Ten years ago, Avern ready to defend him on the assault with intent charge, ready to go after the cops for beating him up, Montez chose Tony Paradiso to represent him, Tony and his son, the prick, chasing any case that could become a civil action against the police. Avern had managed to put Montez out of his mind. But then recently, talking to Lloyd about dumb criminals they had known, Lloyd began filling him in on Montez’ activities working for Tony Paradiso, Lloyd saying he was now trying hard to pass as a house nigger to get in the man’s will. Avern said maybe he could help the boy and began hanging out at Randy’s on Larned, Montez’ favorite spot according to Lloyd, on account of the stylish working girls who stopped in there.
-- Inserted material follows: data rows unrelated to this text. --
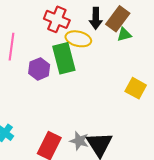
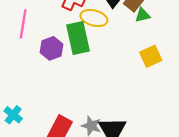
yellow square: (136, 88) -> (151, 56), moved, turned 35

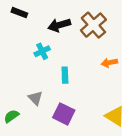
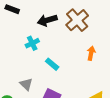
orange arrow: (109, 63) -> (91, 53), turned 112
cyan rectangle: (65, 75) -> (52, 64), turned -48

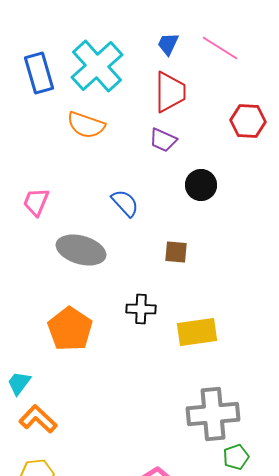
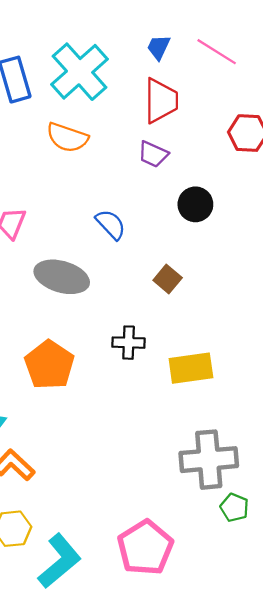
brown square: (176, 252) -> (168, 279), turned 35
green pentagon: (236, 457) -> (234, 508), turned -30

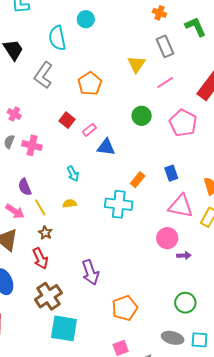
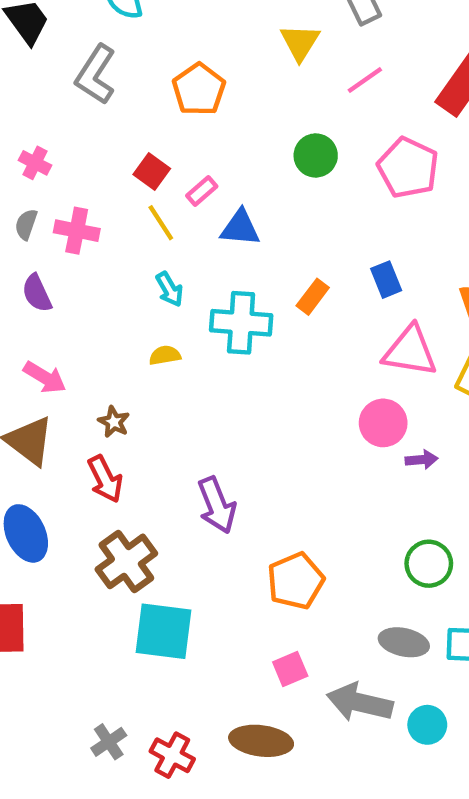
purple semicircle: (25, 187) -> (37, 293), moved
cyan cross: (119, 204) -> (241, 323), moved
yellow line: (40, 207) -> (161, 223), moved

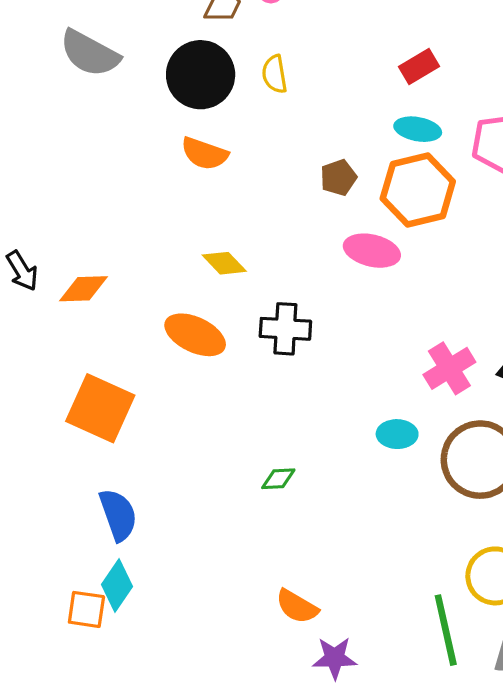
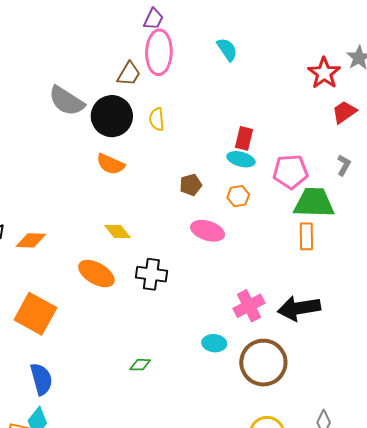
gray semicircle: (90, 53) -> (67, 101), moved
red rectangle: (419, 67) -> (244, 138), moved, turned -50
orange hexagon: (418, 190) -> (238, 196), size x0.5

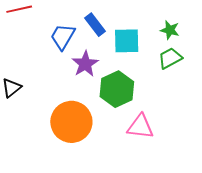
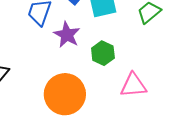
green hexagon: (117, 89) -> (103, 53), size x0.7

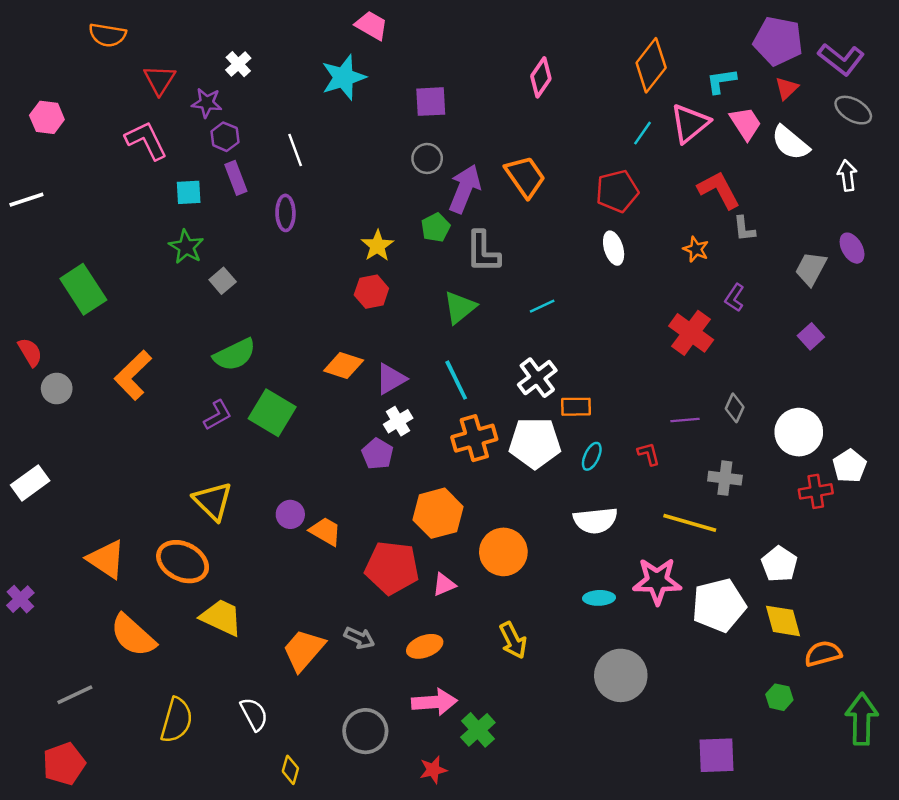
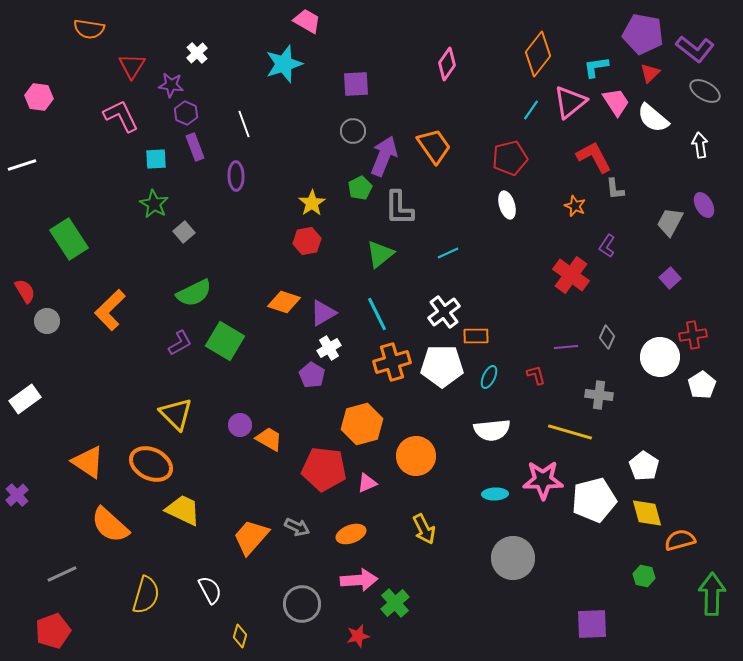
red cross: (816, 491) -> (693, 335), moved

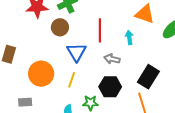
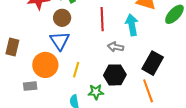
cyan arrow: (129, 37) -> (132, 25), size x1.5
blue triangle: (76, 52) -> (60, 41), moved
gray rectangle: (25, 102) -> (30, 86), moved

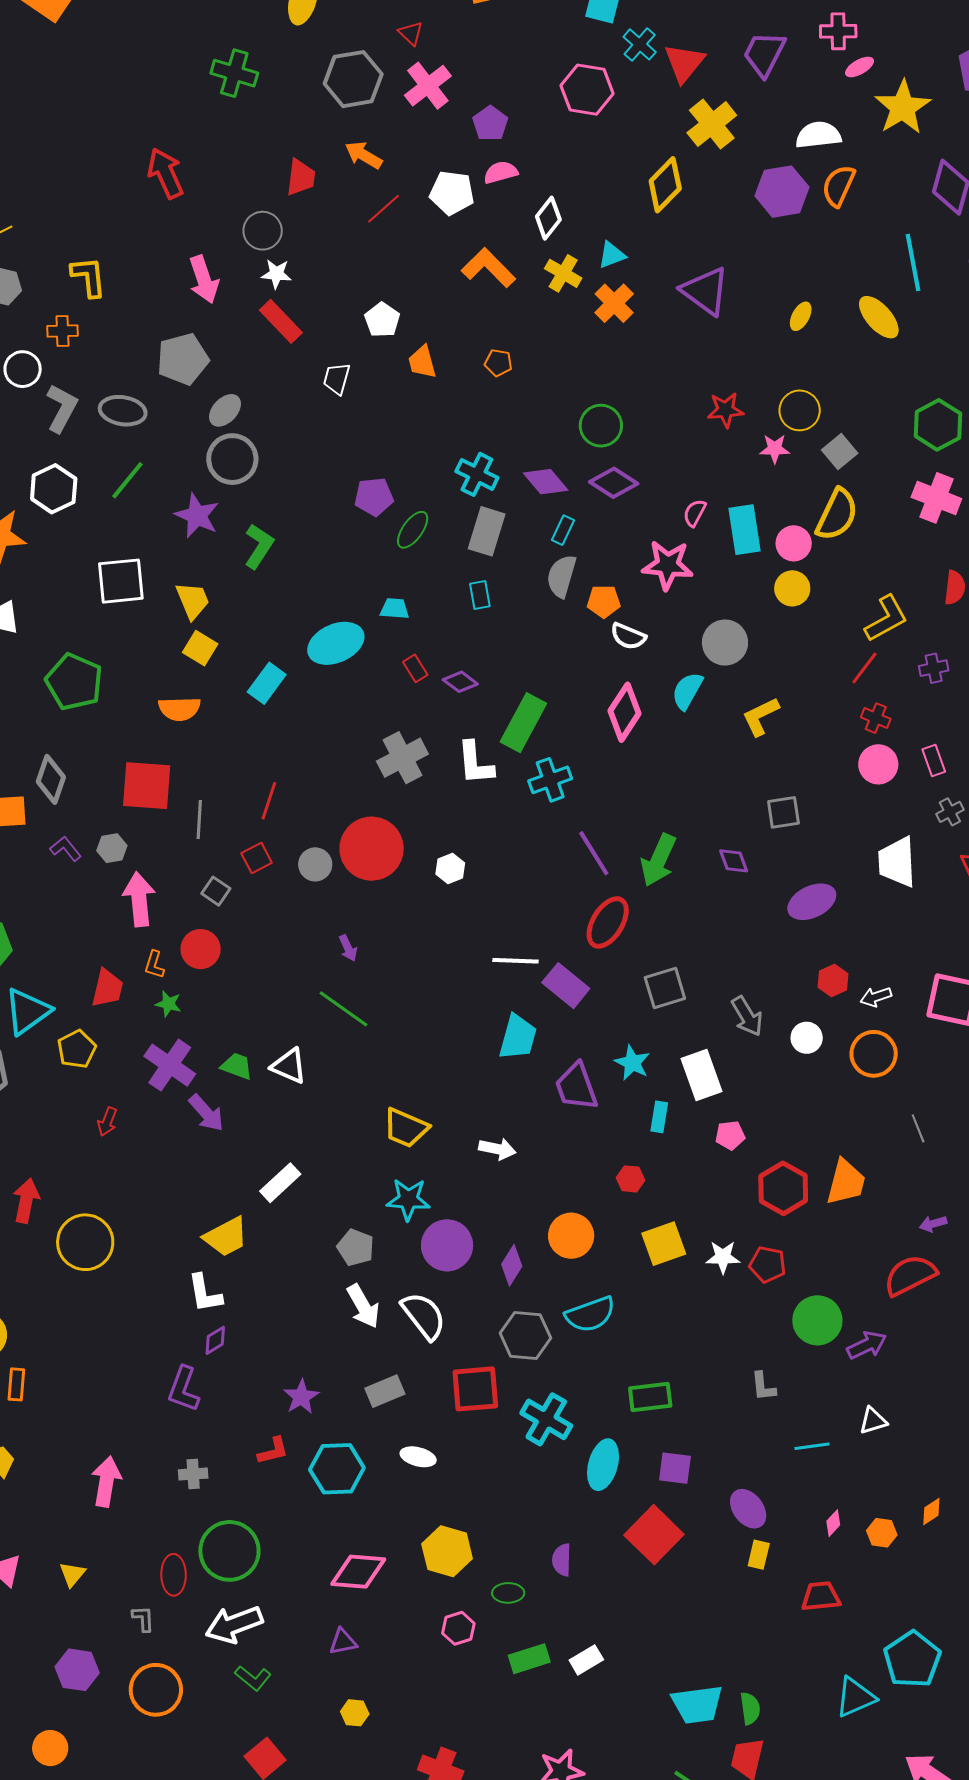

The idea: advise Montez on how to act with a gentleman racist and pay back Tony Paradiso, the guinea fuck, for stealing his client.

It wasn’t long before they were meeting for drinks, Avern
showing no resentment and Montez sorry he had given up on him as his lawyer to become Tony Paradiso’s monkey. Well, he wasn’t making it into the man’s will, but was getting the house instead. Avern said, “I can get you a million and a half for it. When do you want to take possession?” In other words, when did he want the old man to die. Montez said how would that work? And Avern said, “Don’t ask unless you want it to happen.”

Next, Montez wasn’t getting the house after all, goddamn it, and was mad enough to whack the old man himself. Ten years he put in for nothing, and the old man’s ho was getting something worth as much as the house. Montez explained his part in it, the old man using him so his son the prick wouldn’t know about it. A stock certificate, Montez said, worth a million six at least, according to the old man.

Avern said, “He can still be sent to his reward any time you want. You give the ho her stock and she signs it over to you. What’s wrong with that?” Avern checked it out with Lloyd and Lloyd said yeah, that’s how he understood it was set up. Lloyd being in the will was okay with Tony Jr. And if the man was to go ahead of his time, that was okay with Lloyd. Once the will was read he was moving to Puerto Rico.

But now with Chloe dead . . .

Jay Leno was asking another nitwit who America fought in the American Revolution to gain our independence. The nitwit this time said, “Other Americans?” and laughed. He said, “Was it the South? The South Americans?” and laughed. The nitwits knew they were wrong and thought it was funny.

Montez thought he was a genius making Kelly pose as
Chloe. He got the cops on him as a suspect and Fontana and Krupa pissed off enough to want to shoot him. Which could happen.

His phone rang with an annoying sound.

Montez said, “Whereabouts in Bloomfield Hills do you live?”

“You’d never find it,” Avern said. “What’s up?”

“I went to see this Kelly at her place? She says get the stock certificate and bring it to her and she’ll take a look at it.”

“That’s the idea, isn’t it?”

“I don’t know can I trust her. She was real friendly though, sounding like she wanted to help me out.”